As yesterday was the 150th anniversary of a major personnel change in the Western Theater--the replacement of William T. Sherman with Don Carlos Buell as commander of the Army of the Ohio--I thought it would be a good time to familiarize ourselves in a creative way with some of the names that became well-known to soldiers of the 79th Pennsylvania.

The following poem was written by Lieut. John M. Johnston of Company K, 79th Pennsylvania, sometime in fall 1863.  Johnston was one of Lancaster's first photographers before the war and an editor at the Intelligencer after the war.  He lived in the city's Northwest Ward with wife Jane and four children, including one-year old Herbert, as of the 1860 census.  Some of his war accounts were published posthumously in the 1890s by a family member, and this poem was appended to a lengthy account of the Battle of Chickamauga published in 1892.  You'll notice a Democratic slant to his epithets (e.g., George McClellan, modest?).  

From the September 10, 1892, Lancaster Daily New Era:
A Soldier's Alphabet
How the Rising Generation of the Early '60's Learned Their A, B, C's.

This is the way the babies of the early sixties learned their "A, B, C's" in Lancaster.
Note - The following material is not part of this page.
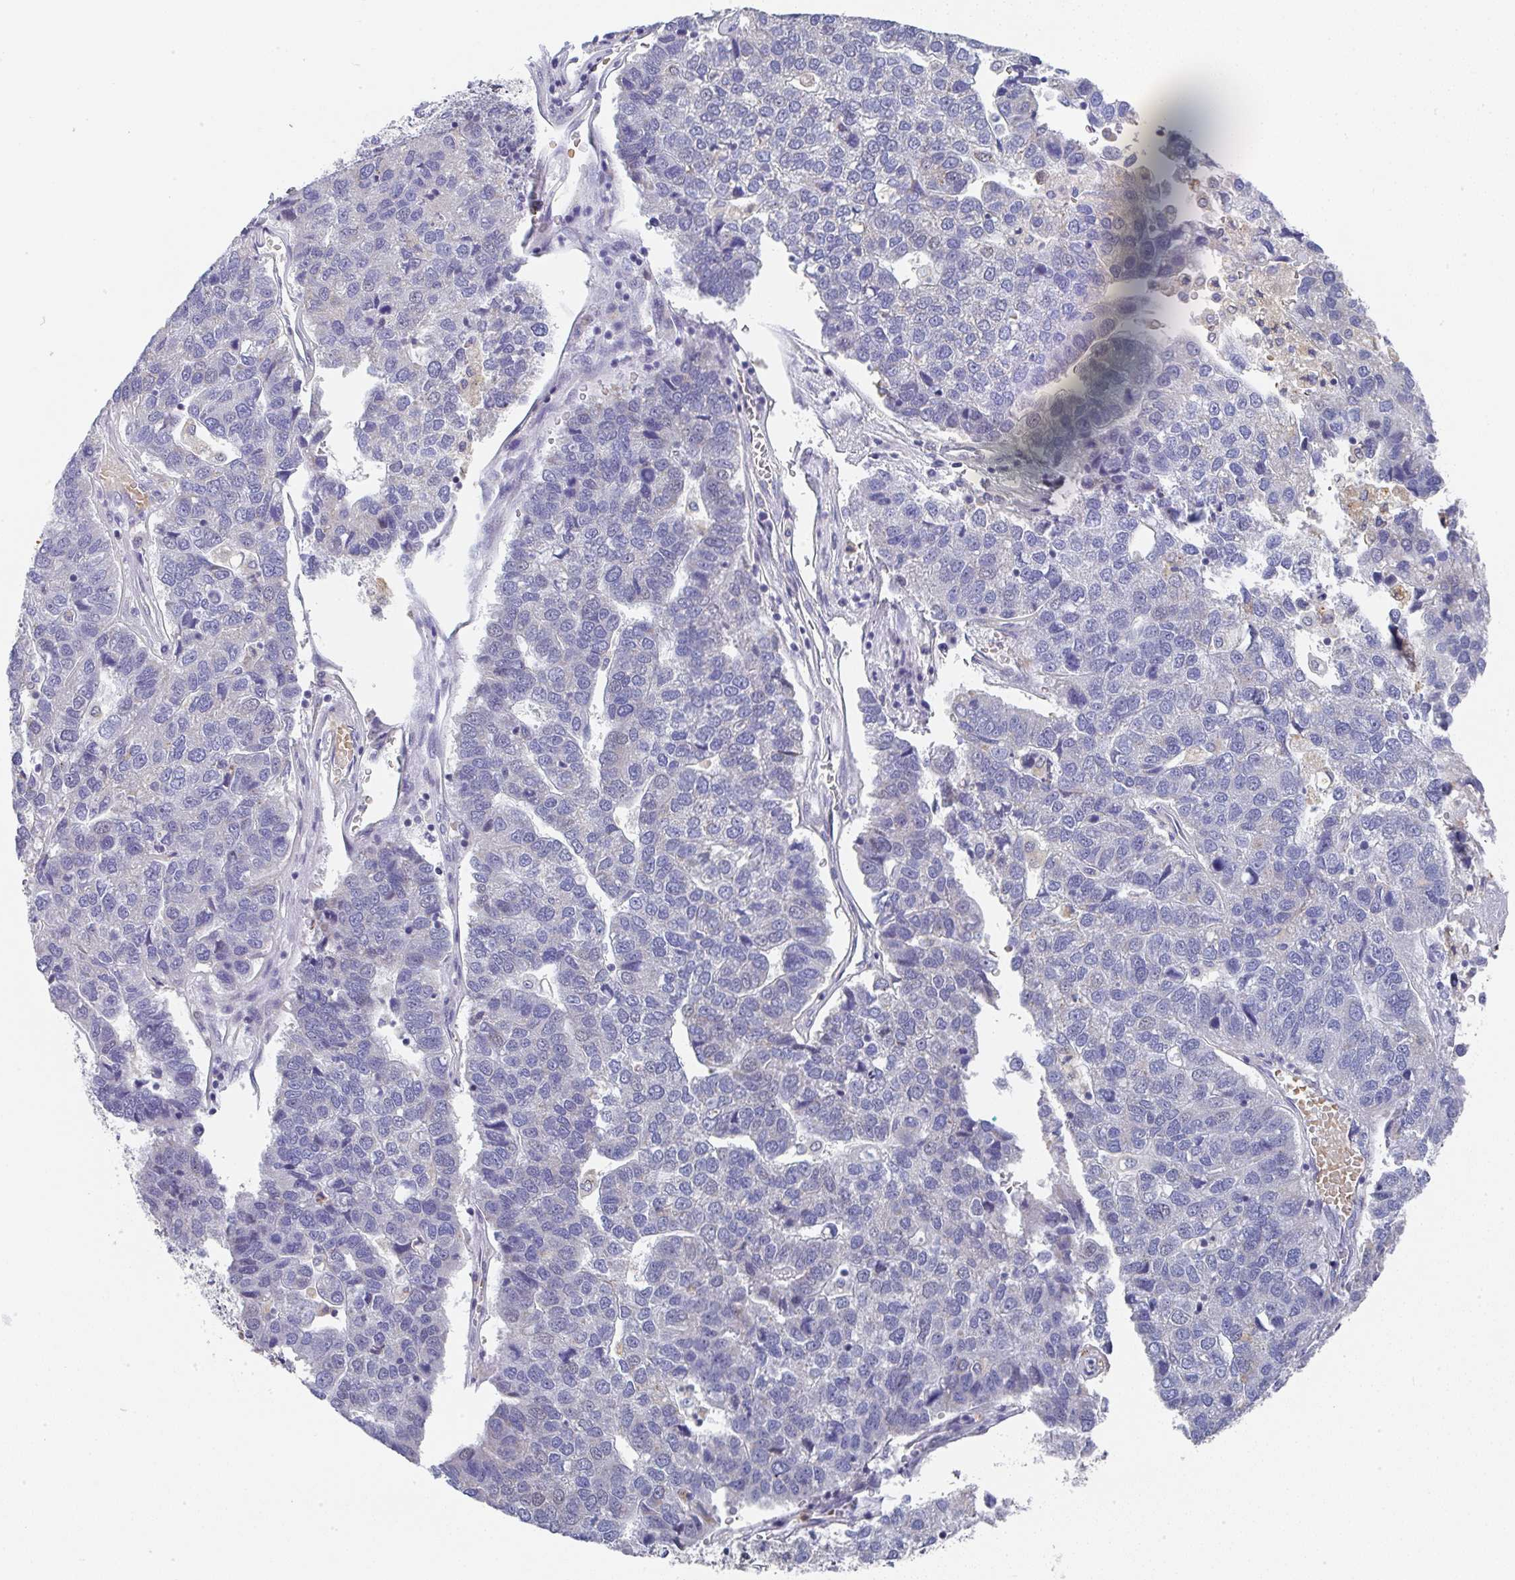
{"staining": {"intensity": "negative", "quantity": "none", "location": "none"}, "tissue": "pancreatic cancer", "cell_type": "Tumor cells", "image_type": "cancer", "snomed": [{"axis": "morphology", "description": "Adenocarcinoma, NOS"}, {"axis": "topography", "description": "Pancreas"}], "caption": "This is an immunohistochemistry micrograph of pancreatic adenocarcinoma. There is no staining in tumor cells.", "gene": "NCF1", "patient": {"sex": "female", "age": 61}}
It is needless to add the rhyme was written shortly after Chickamauga; that its writer was a soldier of the Seventy-ninth, and that his devotion to the glorious Army of the Cumberland was part and parcel of his good will to fellow men and to his country.
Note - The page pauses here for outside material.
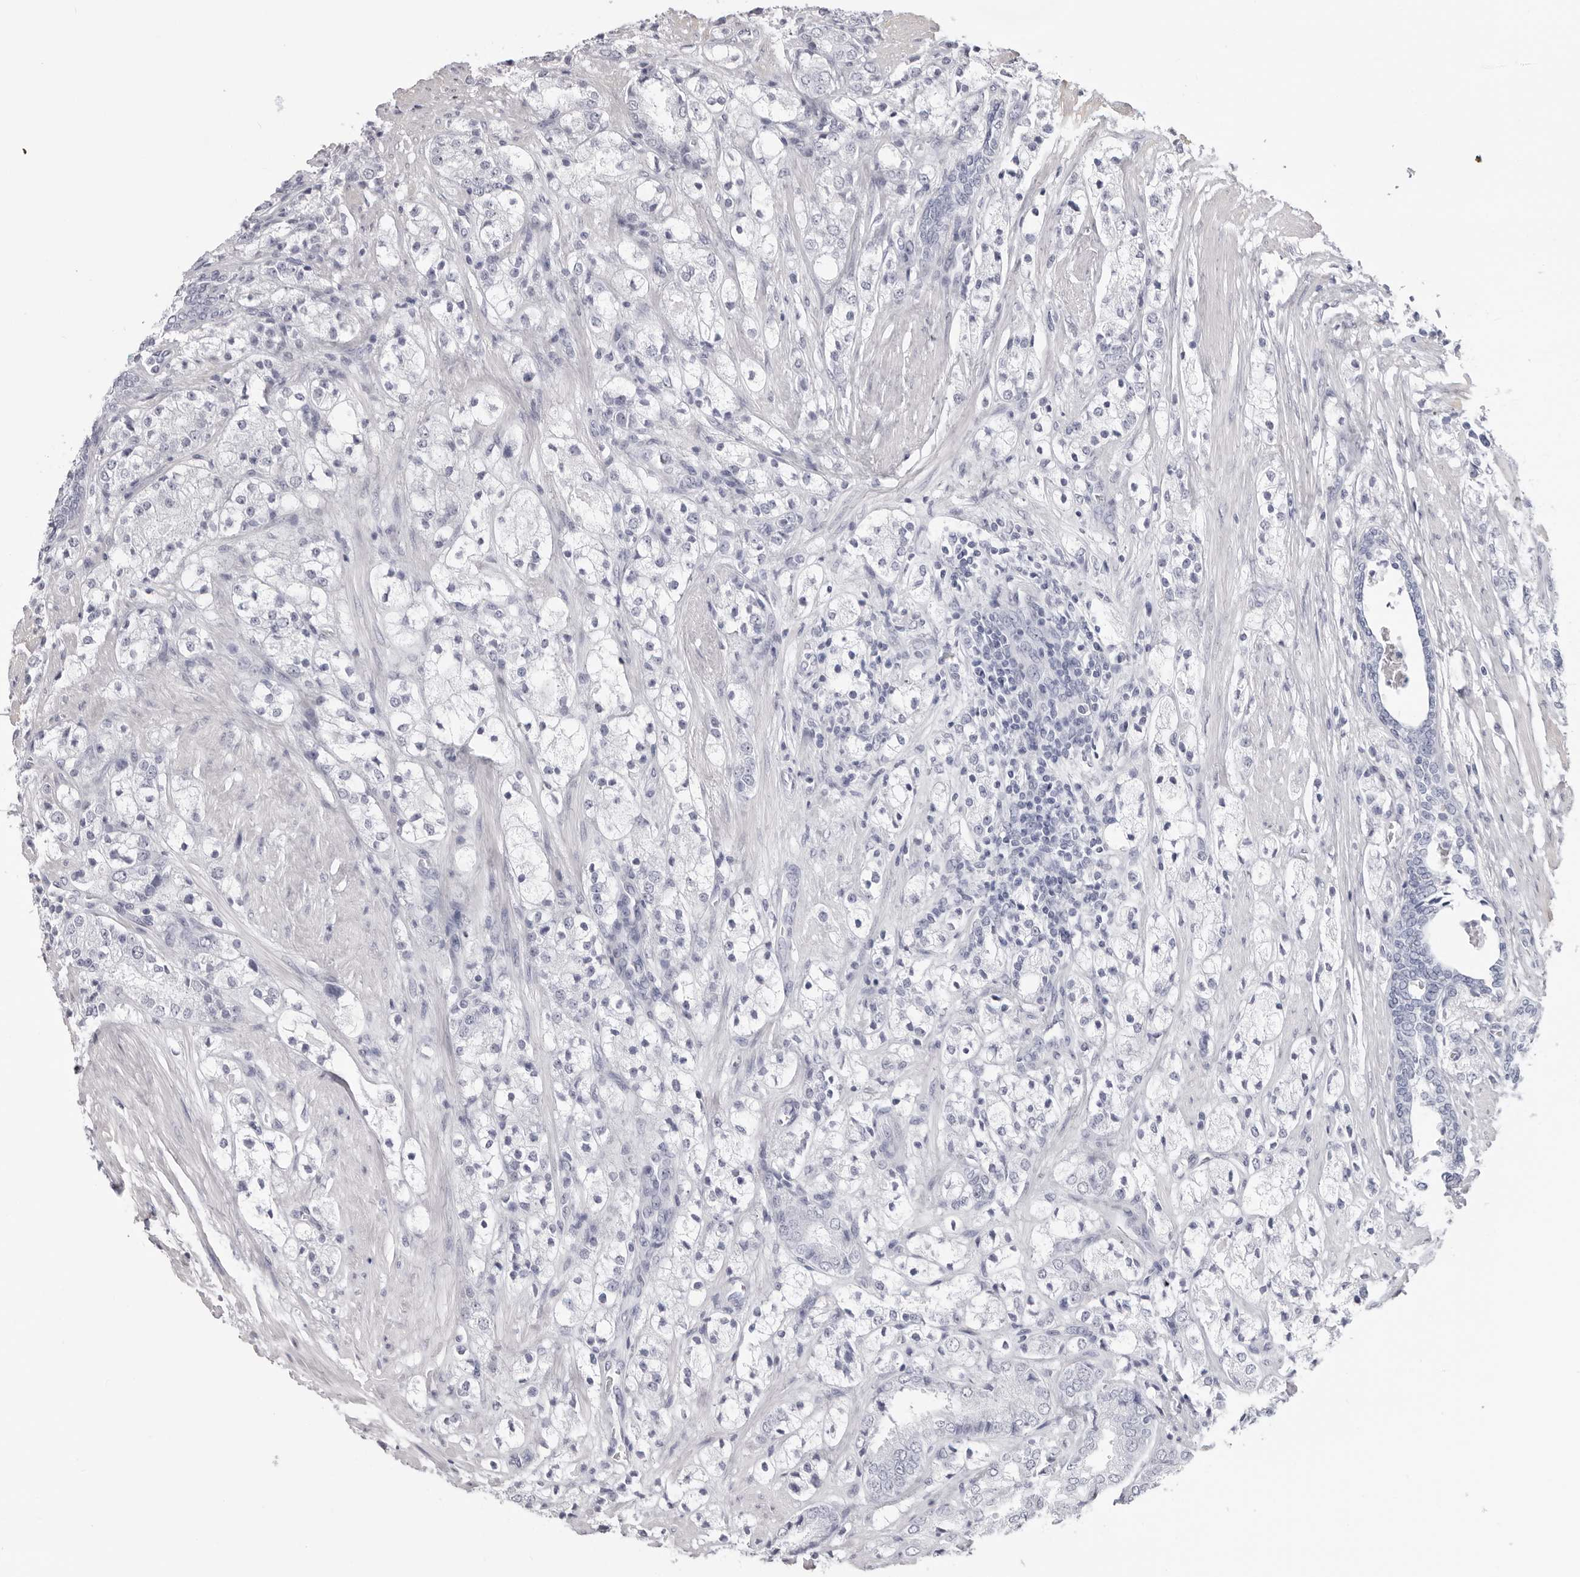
{"staining": {"intensity": "negative", "quantity": "none", "location": "none"}, "tissue": "prostate cancer", "cell_type": "Tumor cells", "image_type": "cancer", "snomed": [{"axis": "morphology", "description": "Adenocarcinoma, High grade"}, {"axis": "topography", "description": "Prostate"}], "caption": "Micrograph shows no significant protein expression in tumor cells of prostate cancer (high-grade adenocarcinoma). (DAB immunohistochemistry (IHC) visualized using brightfield microscopy, high magnification).", "gene": "SRGAP2", "patient": {"sex": "male", "age": 50}}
The "Alphabet" was written at Chattanooga, Tenn., in the fall of 1863. The author of the rhyme was J. M. Johnston, late First Lieutenant Company K, Seventy-ninth Regiment Pennsylvania Volunteers:

A is for Anderson, name ever dear;
B is for Butler, whom traitors all fear;
C is for Crittenden, brave as his sword;
D is for Dix, by true patriots adored;
E is for Ellsworth, the gallant zouave;
F is for Farragut, pride of the wave;
G is for Grant, who brought Vicksburg to grief;
H is for Halleck, commander-in-chief;
I is for Ironsides, queen of the sea;
J is for Johnson, right gallant is he;
K is for Kearney, so noted for dash;
L is for Logan, whom naught can abash;
M is for McClellan, so modest and great;
N is for Nelson, untimely his fate;
O is for Ord, battling rebel works down;
P is for Porter, of gun-boat renown;
Q is for Quimby, a soldier confess'd;
R is for Rosecrans, pride of the West;
S is for Scott, the great chief of three wars;
T is for Thomas, as dauntless as Mars;
U is for Union, enduring as time;
V is for Victory, o'er treason and crime;
W is for Warren, sagacious and bold;
X is for Xerxes, a warrior of old;
Y is for Yancey, a traitor now dead;
Z is for Zagoni, a great charge he lead.